>>>>>

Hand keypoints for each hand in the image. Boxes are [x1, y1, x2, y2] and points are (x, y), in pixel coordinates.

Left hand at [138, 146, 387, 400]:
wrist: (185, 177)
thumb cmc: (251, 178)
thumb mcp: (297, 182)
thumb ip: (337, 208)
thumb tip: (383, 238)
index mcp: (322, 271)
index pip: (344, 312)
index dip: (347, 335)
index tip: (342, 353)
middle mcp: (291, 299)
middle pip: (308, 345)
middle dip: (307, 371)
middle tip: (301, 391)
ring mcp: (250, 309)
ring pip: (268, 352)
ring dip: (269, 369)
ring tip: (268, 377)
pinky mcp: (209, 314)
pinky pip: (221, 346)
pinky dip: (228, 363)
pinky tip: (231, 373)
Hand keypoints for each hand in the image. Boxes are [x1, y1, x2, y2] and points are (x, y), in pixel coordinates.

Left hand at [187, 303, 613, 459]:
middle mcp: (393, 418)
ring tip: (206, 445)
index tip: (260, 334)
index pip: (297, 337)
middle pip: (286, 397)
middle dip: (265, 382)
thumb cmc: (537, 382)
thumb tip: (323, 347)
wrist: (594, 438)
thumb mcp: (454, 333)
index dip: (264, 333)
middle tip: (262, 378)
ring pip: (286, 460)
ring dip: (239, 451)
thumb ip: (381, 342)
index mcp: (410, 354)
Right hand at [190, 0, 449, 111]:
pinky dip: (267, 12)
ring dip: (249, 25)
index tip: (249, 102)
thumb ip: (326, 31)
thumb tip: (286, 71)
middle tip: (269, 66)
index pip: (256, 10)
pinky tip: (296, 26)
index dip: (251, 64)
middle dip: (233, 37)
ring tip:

<<<<<
>>>>>

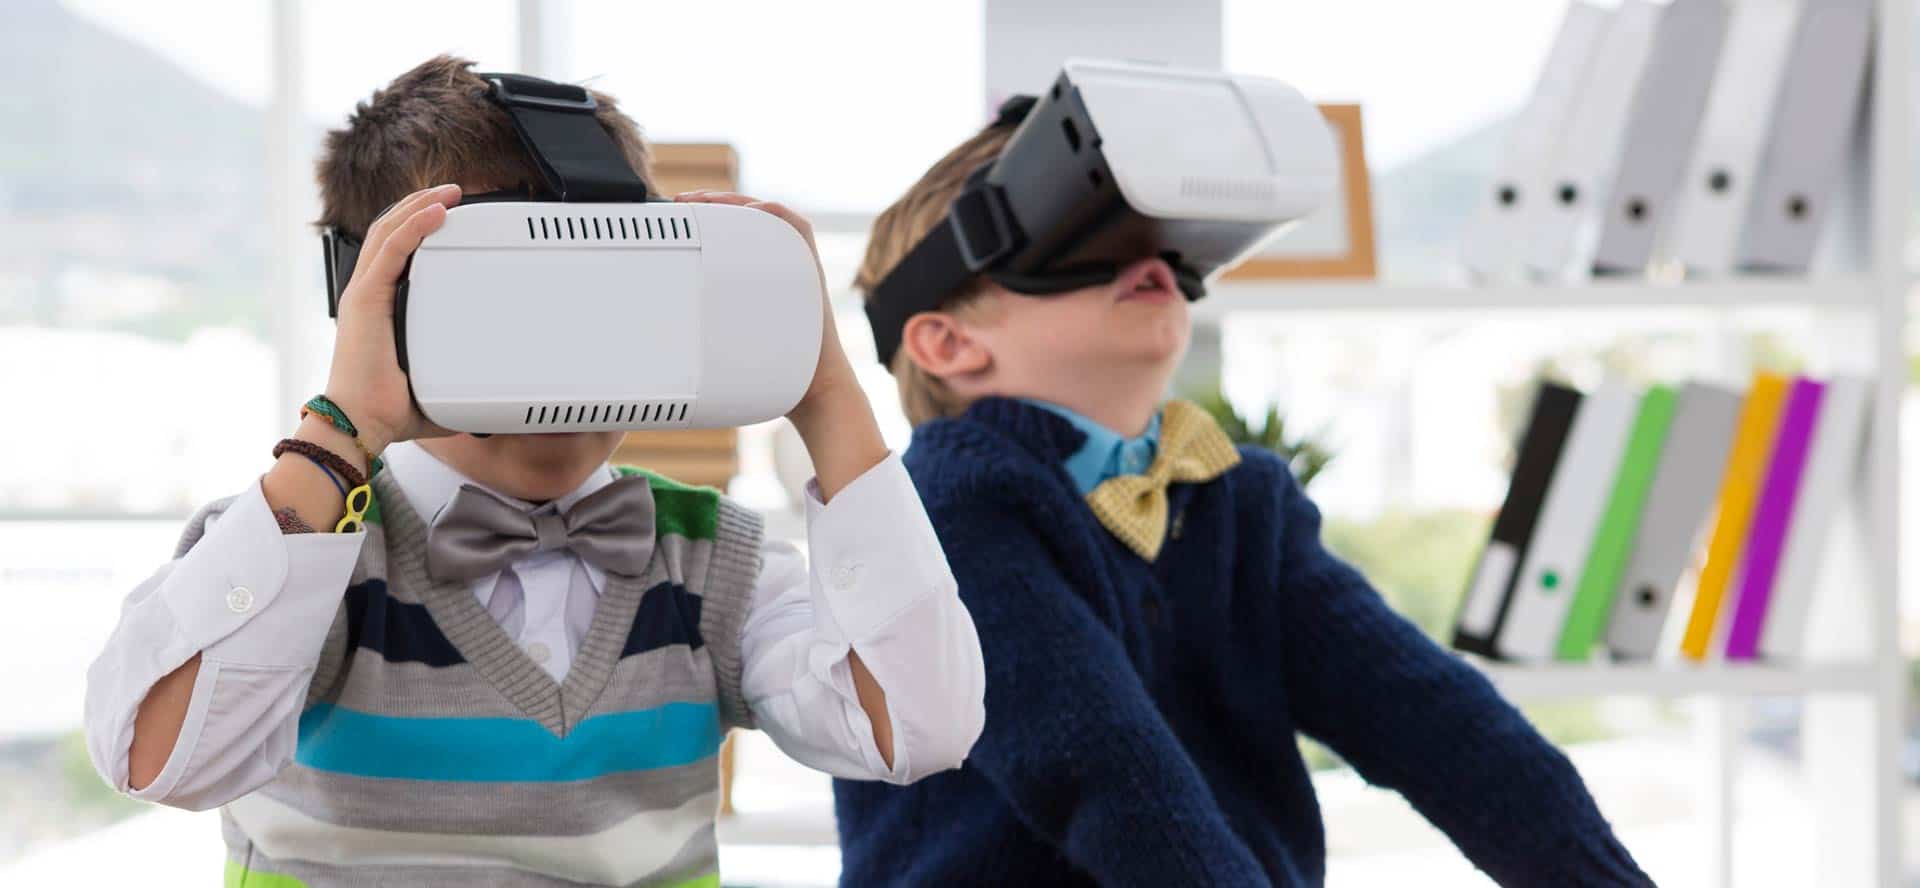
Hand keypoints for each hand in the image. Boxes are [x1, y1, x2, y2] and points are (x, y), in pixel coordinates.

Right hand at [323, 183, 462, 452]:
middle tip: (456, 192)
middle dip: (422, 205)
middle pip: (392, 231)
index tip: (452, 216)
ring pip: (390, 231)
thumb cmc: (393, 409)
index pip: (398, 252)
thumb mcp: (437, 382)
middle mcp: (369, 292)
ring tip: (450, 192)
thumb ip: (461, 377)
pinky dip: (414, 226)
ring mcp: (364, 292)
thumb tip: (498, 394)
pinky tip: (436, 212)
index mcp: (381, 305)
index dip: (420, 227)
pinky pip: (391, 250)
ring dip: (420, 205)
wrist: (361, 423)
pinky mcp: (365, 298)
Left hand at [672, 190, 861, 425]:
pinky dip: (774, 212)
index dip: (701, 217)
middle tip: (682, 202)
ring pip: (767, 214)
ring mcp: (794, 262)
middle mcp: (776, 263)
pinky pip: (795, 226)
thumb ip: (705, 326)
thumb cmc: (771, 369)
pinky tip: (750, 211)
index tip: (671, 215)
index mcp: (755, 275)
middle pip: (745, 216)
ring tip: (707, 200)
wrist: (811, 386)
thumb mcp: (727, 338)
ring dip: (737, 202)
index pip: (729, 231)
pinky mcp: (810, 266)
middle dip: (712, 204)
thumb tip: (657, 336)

<<<<<
>>>>>

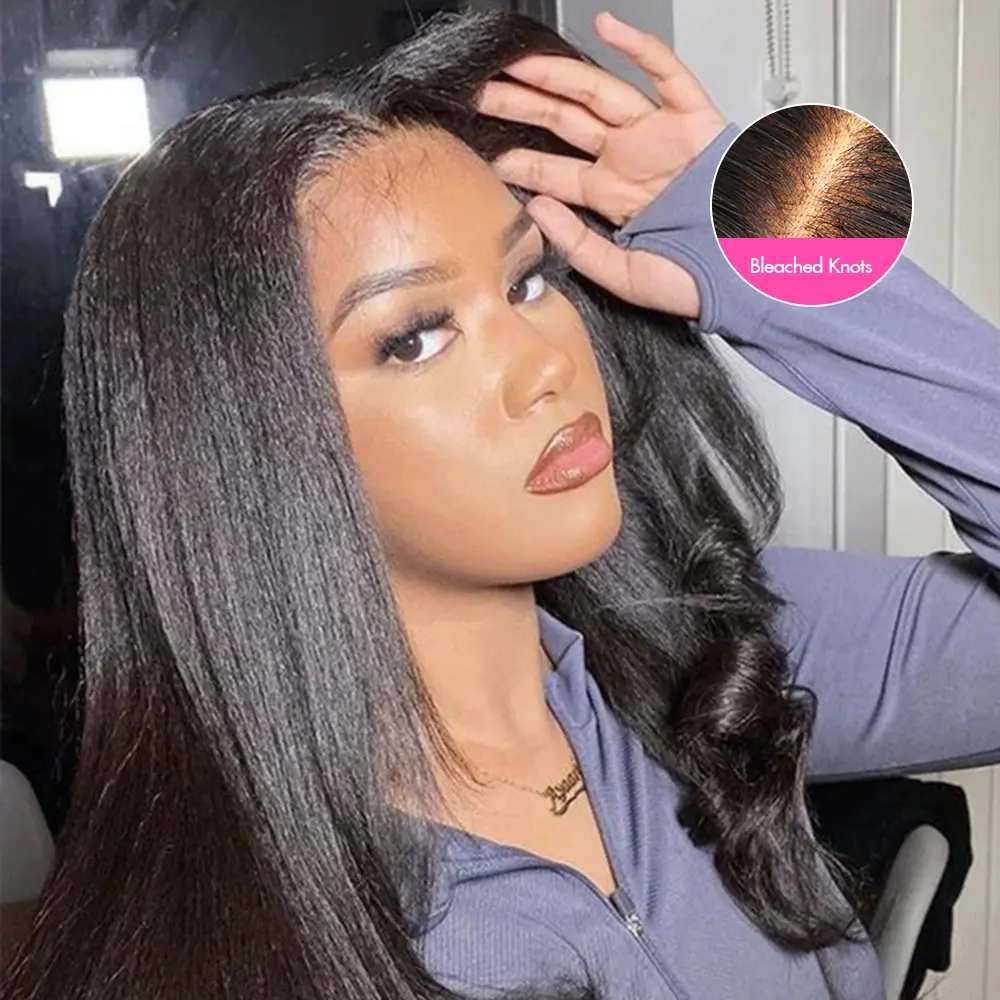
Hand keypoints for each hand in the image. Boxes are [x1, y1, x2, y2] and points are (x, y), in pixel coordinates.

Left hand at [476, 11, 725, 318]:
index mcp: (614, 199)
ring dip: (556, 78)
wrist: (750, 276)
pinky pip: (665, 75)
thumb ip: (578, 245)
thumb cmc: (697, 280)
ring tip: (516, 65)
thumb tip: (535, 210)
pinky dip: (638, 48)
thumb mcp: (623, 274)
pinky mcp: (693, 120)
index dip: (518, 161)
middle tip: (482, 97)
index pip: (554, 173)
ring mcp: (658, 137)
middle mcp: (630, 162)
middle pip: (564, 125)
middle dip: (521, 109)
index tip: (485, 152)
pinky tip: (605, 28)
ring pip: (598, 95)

<<<<<

◆ **THE PROBLEM**:
Ascertain the number of lines in the entries that include the word "Left", and report only that number.

◆ **WRITTEN SOLUTION**:
4